1. f(0) must be defined.
2. The limit of f(x) as x approaches 0 must exist.
3. The limit of f(x) as x approaches 0 must be equal to f(0).

Let's check these conditions for our function at x = 0.

Is f(0) Defined?

Yes, f(0) is defined. According to our piecewise function, when x ≥ 0, f(x) = 2x - 3. So, f(0) = 2(0) - 3 = -3. Therefore, f(0) = -3.

Does the Limit of f(x) as x Approaches 0 Exist?

To check if the limit exists, we need to examine the left-hand limit and the right-hand limit. If they are equal, then the limit exists.

• Left-hand limit: As x approaches 0 from the left (i.e., x < 0), we use the second piece of the function: f(x) = x². So, the left-hand limit is lim (x→0-) x² = 0² = 0.
• Right-hand limit: As x approaches 0 from the right (i.e., x ≥ 0), we use the third piece of the function: f(x) = 2x - 3. So, the right-hand limit is lim (x→0+) (2x - 3) = 2(0) - 3 = -3.

Since the left-hand limit (0) is not equal to the right-hand limit (-3), the limit of f(x) as x approaches 0 does not exist.

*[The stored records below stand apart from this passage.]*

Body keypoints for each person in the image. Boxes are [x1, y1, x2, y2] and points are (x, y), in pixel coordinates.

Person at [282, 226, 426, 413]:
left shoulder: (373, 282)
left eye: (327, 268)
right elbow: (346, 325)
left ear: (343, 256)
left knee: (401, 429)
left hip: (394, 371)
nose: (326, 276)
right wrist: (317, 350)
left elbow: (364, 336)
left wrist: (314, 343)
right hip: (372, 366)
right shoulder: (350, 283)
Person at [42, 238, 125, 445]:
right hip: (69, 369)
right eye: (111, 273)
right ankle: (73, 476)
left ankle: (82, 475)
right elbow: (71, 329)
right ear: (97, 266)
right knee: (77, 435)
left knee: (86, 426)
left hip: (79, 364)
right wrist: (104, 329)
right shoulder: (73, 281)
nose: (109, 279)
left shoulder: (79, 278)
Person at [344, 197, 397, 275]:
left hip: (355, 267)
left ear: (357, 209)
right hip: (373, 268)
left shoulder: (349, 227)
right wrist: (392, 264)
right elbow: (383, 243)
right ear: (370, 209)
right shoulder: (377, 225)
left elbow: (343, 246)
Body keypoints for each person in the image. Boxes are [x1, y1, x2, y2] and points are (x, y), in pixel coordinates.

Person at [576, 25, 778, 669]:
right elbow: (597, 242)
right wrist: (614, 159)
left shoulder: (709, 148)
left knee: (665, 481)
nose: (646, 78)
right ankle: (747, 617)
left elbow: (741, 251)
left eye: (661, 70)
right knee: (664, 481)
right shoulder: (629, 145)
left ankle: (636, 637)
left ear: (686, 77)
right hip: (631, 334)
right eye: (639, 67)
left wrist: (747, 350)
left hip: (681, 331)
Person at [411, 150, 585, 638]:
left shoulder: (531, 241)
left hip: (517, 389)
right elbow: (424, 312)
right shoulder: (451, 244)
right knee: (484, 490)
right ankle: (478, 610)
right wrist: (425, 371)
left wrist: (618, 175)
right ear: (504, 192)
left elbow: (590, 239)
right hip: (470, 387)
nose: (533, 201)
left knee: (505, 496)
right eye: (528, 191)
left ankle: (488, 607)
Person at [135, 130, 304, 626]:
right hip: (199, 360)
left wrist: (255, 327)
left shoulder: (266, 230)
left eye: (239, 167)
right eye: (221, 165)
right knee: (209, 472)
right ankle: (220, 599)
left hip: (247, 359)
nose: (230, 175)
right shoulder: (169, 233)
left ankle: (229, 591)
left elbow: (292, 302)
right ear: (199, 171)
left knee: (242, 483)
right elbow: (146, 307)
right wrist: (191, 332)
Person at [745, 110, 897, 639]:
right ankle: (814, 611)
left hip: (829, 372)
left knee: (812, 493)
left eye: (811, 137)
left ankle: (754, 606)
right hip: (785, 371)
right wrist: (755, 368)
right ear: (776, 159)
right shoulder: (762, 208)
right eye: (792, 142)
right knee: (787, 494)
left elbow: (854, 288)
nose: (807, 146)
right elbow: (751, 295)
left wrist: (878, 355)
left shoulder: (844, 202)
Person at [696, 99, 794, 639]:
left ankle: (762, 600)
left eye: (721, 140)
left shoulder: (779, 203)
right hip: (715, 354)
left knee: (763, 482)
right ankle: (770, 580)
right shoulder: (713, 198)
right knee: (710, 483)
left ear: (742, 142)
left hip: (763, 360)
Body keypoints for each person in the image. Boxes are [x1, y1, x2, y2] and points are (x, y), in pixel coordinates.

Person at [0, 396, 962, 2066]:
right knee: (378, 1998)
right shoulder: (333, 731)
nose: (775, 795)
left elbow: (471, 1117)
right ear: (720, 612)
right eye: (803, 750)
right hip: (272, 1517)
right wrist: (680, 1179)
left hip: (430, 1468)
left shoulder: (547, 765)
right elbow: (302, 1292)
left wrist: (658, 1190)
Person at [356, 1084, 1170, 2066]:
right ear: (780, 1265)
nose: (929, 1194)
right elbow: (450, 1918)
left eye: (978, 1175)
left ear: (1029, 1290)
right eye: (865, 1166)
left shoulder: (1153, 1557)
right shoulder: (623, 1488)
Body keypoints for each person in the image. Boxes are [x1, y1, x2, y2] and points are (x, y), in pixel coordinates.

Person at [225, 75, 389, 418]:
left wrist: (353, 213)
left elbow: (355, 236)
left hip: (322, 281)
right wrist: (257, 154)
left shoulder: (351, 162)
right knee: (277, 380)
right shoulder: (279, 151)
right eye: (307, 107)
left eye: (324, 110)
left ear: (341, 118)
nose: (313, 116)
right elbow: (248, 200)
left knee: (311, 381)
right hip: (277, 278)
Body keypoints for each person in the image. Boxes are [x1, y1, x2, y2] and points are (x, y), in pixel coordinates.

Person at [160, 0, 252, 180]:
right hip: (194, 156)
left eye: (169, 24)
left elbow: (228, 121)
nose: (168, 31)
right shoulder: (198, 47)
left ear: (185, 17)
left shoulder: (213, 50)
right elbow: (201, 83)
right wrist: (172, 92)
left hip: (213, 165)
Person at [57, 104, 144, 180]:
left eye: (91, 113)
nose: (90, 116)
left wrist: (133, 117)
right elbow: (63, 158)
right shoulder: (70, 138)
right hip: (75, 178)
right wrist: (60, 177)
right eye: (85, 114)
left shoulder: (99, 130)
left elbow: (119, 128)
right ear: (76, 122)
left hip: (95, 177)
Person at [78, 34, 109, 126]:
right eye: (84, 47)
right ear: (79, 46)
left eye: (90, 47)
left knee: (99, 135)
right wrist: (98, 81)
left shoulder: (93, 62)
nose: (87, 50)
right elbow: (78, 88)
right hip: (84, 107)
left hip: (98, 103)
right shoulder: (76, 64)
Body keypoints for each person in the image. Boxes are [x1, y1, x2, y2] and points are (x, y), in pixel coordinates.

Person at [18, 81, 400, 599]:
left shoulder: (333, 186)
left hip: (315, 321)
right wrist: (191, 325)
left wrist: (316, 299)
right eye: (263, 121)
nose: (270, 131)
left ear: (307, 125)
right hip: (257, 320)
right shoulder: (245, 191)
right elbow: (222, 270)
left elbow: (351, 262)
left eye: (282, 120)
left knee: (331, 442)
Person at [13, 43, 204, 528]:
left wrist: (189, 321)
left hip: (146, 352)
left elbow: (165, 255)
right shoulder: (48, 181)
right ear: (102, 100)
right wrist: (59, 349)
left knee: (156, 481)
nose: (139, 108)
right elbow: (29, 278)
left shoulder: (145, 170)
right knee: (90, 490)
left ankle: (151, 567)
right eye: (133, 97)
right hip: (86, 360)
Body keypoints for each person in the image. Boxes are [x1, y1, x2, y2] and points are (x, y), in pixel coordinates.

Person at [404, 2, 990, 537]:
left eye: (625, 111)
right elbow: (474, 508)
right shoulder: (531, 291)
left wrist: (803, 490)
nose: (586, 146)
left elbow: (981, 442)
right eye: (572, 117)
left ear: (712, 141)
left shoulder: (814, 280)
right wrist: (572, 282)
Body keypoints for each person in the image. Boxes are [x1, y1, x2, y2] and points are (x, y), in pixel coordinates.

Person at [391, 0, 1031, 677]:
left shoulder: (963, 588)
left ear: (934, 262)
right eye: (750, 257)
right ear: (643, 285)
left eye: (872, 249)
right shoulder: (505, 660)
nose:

Is the Limit Equal to f(0)?

Since the limit doesn't exist, we don't even need to check this condition. The function fails the second condition for continuity.

Conclusion

Because the limit of f(x) as x approaches 0 does not exist, the function is not continuous at x = 0. There you have it!

Wrapping Up

So, to recap, we successfully evaluated the piecewise function at given points, sketched its graph, and determined that it's not continuous at x = 0. Piecewise functions might seem complex at first, but by breaking them down into smaller parts, you can easily understand and work with them. Keep practicing, and you'll become a piecewise function pro in no time! Keep rocking! Let me know if you have any other questions.